Singapore and Smart Nation: Less privacy, greater sustainability?

By Jolene Yeo

Singapore sits atop global rankings in many areas – education, healthcare, seaports and airports. But the success story of the city-state is far from done. Singapore, a country with one of the world’s highest smartphone penetration rate, is about to add the “world’s leading Smart Nation” honorific to its slew of grand achievements.

The vision of a “smart nation” is almost a dystopian one – autonomous cars ruling streets, Biopolis cities within giant domes, cities broken up into capsule climate-controlled biospheres – or so the Straits Times envisions.

The Smart Nation initiative seeks to harness information communication technology, networks and data to create a profound impact in changing the way we live, work and play. Coordinating this initiative is the Smart Nation Programme Office in the Prime Minister’s Office, rallying citizens, industries, research institutions and the government to co-create innovative solutions to deal with current problems.

Singapore’s Smart Nation initiatives

The Smart Nation initiative will allow Singapore to tackle the challenges of tomorrow today.
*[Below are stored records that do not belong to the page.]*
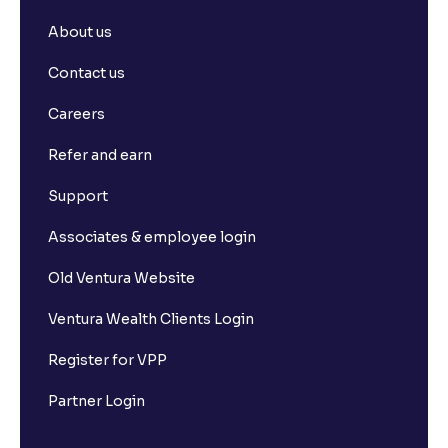
About us
Contact us
Careers
Refer and earn
Support
Associates & employee login
Old Ventura Website
Ventura Wealth Clients Login
Register for VPP
Partner Login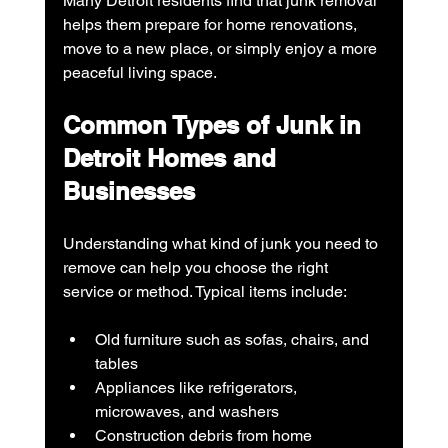
Many Detroit residents find that junk removal 
helps them prepare for home renovations, 
move to a new place, or simply enjoy a more 
peaceful living space.
Common Types of Junk in 
Detroit Homes and 
Businesses
Understanding what kind of junk you need to 
remove can help you choose the right 
service or method. Typical items include:
Old furniture such as sofas, chairs, and 
tables
Appliances like refrigerators, 
microwaves, and washers
Construction debris from home 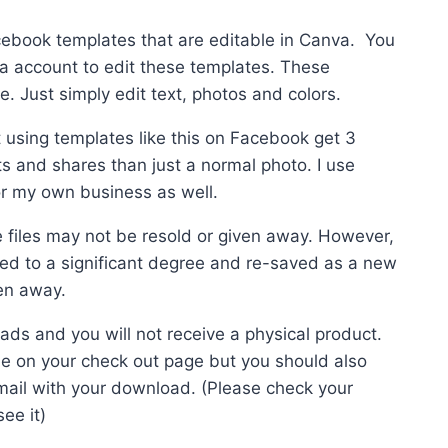
cebook templates that are editable in Canva. You
a account to edit these templates. These
0.
. Just simply edit text, photos and colors.
using templates like this on Facebook get 3
s and shares than just a normal photo. I use
or my own business as well.
e files may not be resold or given away. However,
ered to a significant degree and re-saved as a new
en away.
ads and you will not receive a physical product.
be on your check out page but you should also
mail with your download. (Please check your
ee it)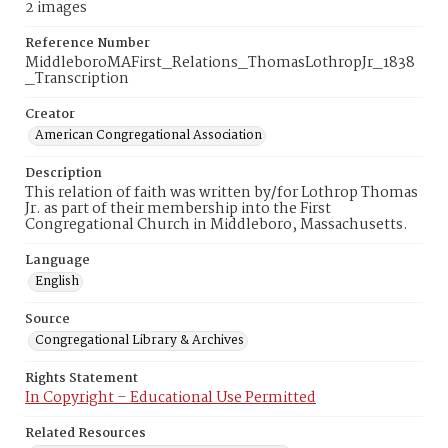
2 images
Reference Number
MiddleboroMAFirst_Relations_ThomasLothropJr_1838
_Transcription
Creator
American Congregational Association
Description
This relation of faith was written by/for Lothrop Thomas
Jr. as part of their membership into the First
Congregational Church in Middleboro, Massachusetts.
Language
English
Source
Congregational Library & Archives
Rights Statement
In Copyright – Educational Use Permitted
Related Resources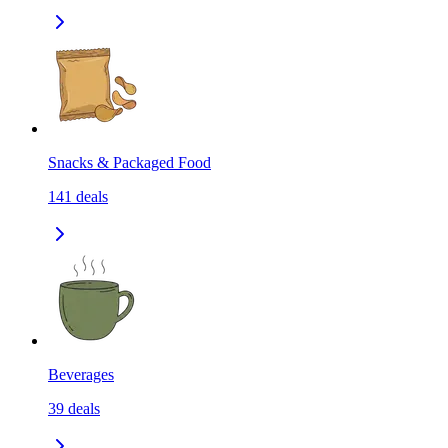
Snacks & Packaged Food
141
deals
Beverages
39
deals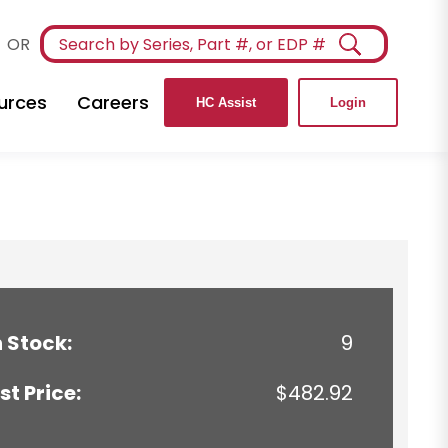
OR
urces
Careers
HC Assist
Login
n Stock:
9
ist Price:
$482.92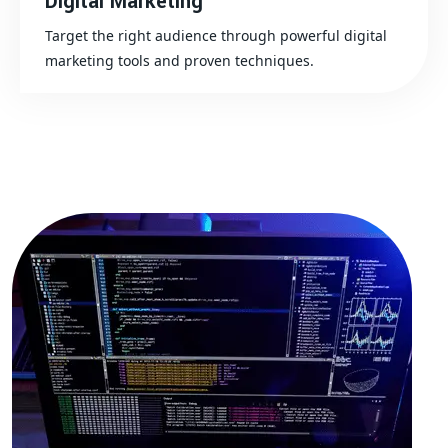
Digital Marketing
Target the right audience through powerful digital
marketing tools and proven techniques.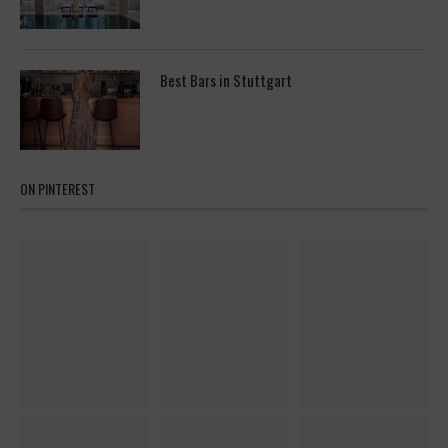
Best Bars in Stuttgart
ON PINTEREST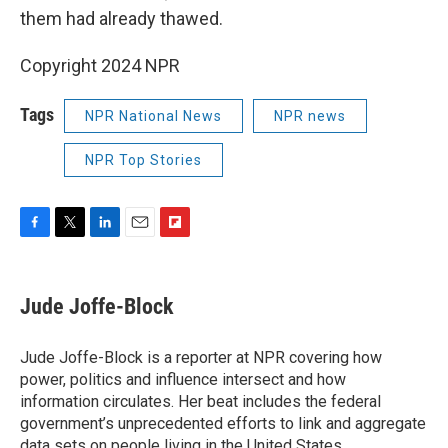
them had already thawed.
Copyright 2024 NPR
Tags
NPR National News
NPR news
NPR Top Stories
F
T
L
E
F
a
w
i
m
l
c
i
n
a
i
e
t
k
i
p
Jude Joffe-Block
b
t
e
l
b
o
e
d
o
o
r
I
a
Jude Joffe-Block is a reporter at NPR covering how
k
n
r
power, politics and influence intersect and how
d
information circulates. Her beat includes the federal
government’s unprecedented efforts to link and aggregate
data sets on people living in the United States.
These challenges include urban density, the ageing population, healthcare, mobility and energy sustainability.

With a population density of 8,000 per square kilometre, Singapore is the world’s third most densely populated nation. Coupled with that is the expected avalanche of elderly population and rising dependency ratio (the ratio of working adults supporting the elderly). The Smart Nation initiative tackles these problems through the Housing Development Board’s “Smart HDB Town Framework”.

Specifically, the Smart Elderly Alert System will include motion sensors in the house to monitor the safety of elderly residents. These data collected by private companies can then be accessed, with permission, by care givers. Given the flux of elderly residents and an increasing number living alone, this will give family members and caregivers of elderly a piece of mind when leaving alone at home.
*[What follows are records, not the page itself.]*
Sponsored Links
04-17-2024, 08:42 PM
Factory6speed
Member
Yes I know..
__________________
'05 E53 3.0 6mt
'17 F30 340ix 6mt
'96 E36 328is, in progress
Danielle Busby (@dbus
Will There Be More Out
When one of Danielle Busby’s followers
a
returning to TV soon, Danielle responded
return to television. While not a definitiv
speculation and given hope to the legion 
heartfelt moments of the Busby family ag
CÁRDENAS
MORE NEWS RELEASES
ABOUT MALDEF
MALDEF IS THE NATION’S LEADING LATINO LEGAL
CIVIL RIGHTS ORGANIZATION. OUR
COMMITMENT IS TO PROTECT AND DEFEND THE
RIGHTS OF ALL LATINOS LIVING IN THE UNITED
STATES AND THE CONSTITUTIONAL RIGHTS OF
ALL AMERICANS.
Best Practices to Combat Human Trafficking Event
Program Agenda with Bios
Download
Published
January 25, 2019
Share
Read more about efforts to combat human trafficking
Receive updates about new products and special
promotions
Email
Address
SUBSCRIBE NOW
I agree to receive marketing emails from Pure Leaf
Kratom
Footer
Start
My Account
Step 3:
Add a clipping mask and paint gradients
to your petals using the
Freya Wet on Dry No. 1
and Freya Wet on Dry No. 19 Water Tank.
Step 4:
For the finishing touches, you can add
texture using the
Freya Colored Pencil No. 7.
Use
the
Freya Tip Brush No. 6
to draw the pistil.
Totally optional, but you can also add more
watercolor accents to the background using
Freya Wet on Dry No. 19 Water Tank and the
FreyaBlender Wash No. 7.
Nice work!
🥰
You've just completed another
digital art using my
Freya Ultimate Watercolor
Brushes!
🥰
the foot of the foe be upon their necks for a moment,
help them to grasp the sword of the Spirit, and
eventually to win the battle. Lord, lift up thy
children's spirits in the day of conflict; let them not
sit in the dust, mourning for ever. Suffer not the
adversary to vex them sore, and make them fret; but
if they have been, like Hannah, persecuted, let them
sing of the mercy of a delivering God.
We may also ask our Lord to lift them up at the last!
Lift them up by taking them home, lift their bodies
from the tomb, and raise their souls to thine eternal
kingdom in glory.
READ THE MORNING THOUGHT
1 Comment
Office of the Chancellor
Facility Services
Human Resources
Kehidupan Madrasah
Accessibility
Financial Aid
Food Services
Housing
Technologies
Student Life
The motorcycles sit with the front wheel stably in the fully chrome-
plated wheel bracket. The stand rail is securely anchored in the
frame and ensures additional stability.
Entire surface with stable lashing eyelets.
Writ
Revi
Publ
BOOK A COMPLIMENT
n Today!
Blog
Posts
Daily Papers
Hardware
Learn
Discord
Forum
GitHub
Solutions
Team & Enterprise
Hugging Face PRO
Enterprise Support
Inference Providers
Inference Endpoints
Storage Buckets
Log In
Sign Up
At present, households in Yuhua estate and Punggol Northshore estate in Singapore use such Smart technology to monitor the safety of residents, as well as to management lightning and waste management, which includes waste tracking to reveal and prevent the spread of diseases.
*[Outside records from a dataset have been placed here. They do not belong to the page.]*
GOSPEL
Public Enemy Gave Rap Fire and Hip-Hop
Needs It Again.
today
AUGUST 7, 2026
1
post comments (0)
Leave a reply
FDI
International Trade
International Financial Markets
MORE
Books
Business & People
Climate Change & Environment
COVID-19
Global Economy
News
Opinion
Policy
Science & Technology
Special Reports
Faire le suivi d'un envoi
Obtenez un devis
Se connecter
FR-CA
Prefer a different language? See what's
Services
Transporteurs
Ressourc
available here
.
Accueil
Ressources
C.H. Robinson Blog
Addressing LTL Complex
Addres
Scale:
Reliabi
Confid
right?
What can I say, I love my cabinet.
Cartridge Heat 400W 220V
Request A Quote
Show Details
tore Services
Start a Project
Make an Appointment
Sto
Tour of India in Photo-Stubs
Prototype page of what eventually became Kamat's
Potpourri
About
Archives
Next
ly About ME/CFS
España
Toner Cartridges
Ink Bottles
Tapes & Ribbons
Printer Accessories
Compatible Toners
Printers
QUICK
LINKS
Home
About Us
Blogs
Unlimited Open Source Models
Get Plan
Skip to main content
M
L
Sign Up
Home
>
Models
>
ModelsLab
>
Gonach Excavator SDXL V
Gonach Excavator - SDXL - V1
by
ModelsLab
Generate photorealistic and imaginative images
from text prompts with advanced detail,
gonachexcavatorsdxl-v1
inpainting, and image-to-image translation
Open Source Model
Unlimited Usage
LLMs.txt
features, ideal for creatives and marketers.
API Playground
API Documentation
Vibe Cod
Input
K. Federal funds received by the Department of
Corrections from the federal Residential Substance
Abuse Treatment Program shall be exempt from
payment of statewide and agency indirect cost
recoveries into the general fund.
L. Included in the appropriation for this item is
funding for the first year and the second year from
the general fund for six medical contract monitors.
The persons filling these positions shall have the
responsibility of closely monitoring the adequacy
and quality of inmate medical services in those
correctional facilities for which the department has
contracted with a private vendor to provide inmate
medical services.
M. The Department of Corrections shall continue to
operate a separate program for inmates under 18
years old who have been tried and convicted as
Towards the likes of the Hunger Games Arena is the idea of Fluid Walls – walls coming alive. Architecture will be made more physically flexible, with walls, ceilings and partitions that fold and unfold. This results in more dynamic spaces, reaping multiple usages derived from the same square footage.

Other initiatives, perhaps to the benefit of energy sustainability but of detriment to the pockets of taxpayers include mandatory satellite-linked devices that will be placed in all Singapore-registered vehicles – including those of private citizens, wrote the Wall Street Journal. The satellite-based tracking will allow tolls to be charged more precisely, based on distance travelled. It would also allow for dynamic pricing, adapting the prices based on road conditions in real-time.

How ready is Singapore to embrace disruptive technology?

Pundits of Singapore’s ICT and innovation sector continue to express the lack of an entrepreneurial culture in Singapore. While Singapore relies heavily of imports of advanced technology and technology experts to supplement the local talent pool, Singapore’s private sector may not yet be receptive to the development of innovations because of the lack of a sizeable indigenous high-tech sector. Given the island-nation’s struggles with raising labour productivity above its current anemic level, it may be a sign that innovation is not a pronounced characteristic of the Singapore economy.

While far from the likes of MIT or Silicon Valley, the culture of entrepreneurship has made inroads into Singapore. Launchpad, for instance, is a start up district that brings together the government, start-ups and venture capitalists. It has since been described as the world’s densest start-up ecosystem. Furthermore, the likes of Zopim, Carrousell and Viki stands as testament to the growing clout of Singapore’s home-grown successes.

The Massachusetts Institute of Technology (MIT) has also established a research centre– conveniently known as SMART (Singapore-MIT Alliance for Research and Technology) in Singapore, the first of its kind outside the United States. Professor Hastings, director of SMART says that Singapore has the “political will to innovate”.

Although a parliamentary democracy, Singapore’s unitary-state like structure of governance has long played an essential role in the island-nation glorious success stories, and its ability to effect policy changes and effect change on the ground, be it by the carrot or the stick. Research institutions such as the likes of SMART often receive an undisclosed chunk of ever growing tranche of government research money – cut out of the country’s opulent government coffers.

The smart nation rhetoric promises a myriad of possibilities. The Singapore government’s ambitious trajectory seeks to thread a fine line between scrutiny into the private sphere, and sustainability. While both the education and economic landscape appears to be morphing in favour of embracing innovation, it remains to be seen if Singapore can punch above its weight to carry the clout of the world’s first “Smart Nation”.